Intercellulaire ruimte
Een intercellulaire ruimte (ruimte tussen de cellen) ontstaat doordat de wanden van drie of meer aan elkaar liggende plantencellen meestal ongeveer langs de middenlamel vaneen splijten. Als er ook nog andere wandlaagjes worden opgelost noemt men het een schizogene ruimte. Een deel van het opgeloste materiaal wordt dikwijls langs de kanten en in de hoeken weer afgezet als pectinelijstjes of -staafjes. Bij de paardenstaarten verkiezelen ze later. In het bladmoes zitten tussen het palissadeparenchym en het sponsparenchym grote intercellulaire ruimten. De functies van intercellulairen is het transport van vloeistoffen of van gassen en bevordering van de stofwisseling. Dit systeem vindt men bij plantaardig weefsel. Intercellulaire ruimten vormen bij waterplanten luchtholten, waardoor de gasuitwisseling kan plaatsvinden.
Schimmels, zoals het kafjesbruin, dringen een plant onder andere binnen via de intercellulaire ruimten.

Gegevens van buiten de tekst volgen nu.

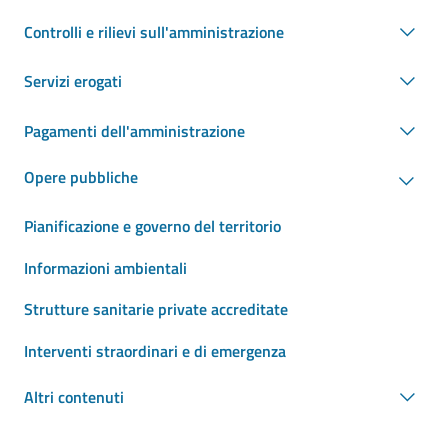
Controlli e rilievi sull'amministrazione
Servizi erogati
Pagamenti dell'amministrazione
Opere pubbliche
Pianificazione e governo del territorio
Informazioni ambientali
Strutture sanitarie private accreditate
Interventi straordinari e di emergenza
Altri contenuti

Bij klieren worden de intercellulairen gevuld met de door de klieren afgescheiden stoffen.
Bij dieren is de intercellulaire ruimte gevuld met de extracellulaire matrix of bestaat uit het interstitium. De intercellulaire ruimten zijn in het epitheel met ongeveer 25 µm breedte het kleinst. Het bindweefsel bestaat voor het grootste deel uit de intercellulaire matrix.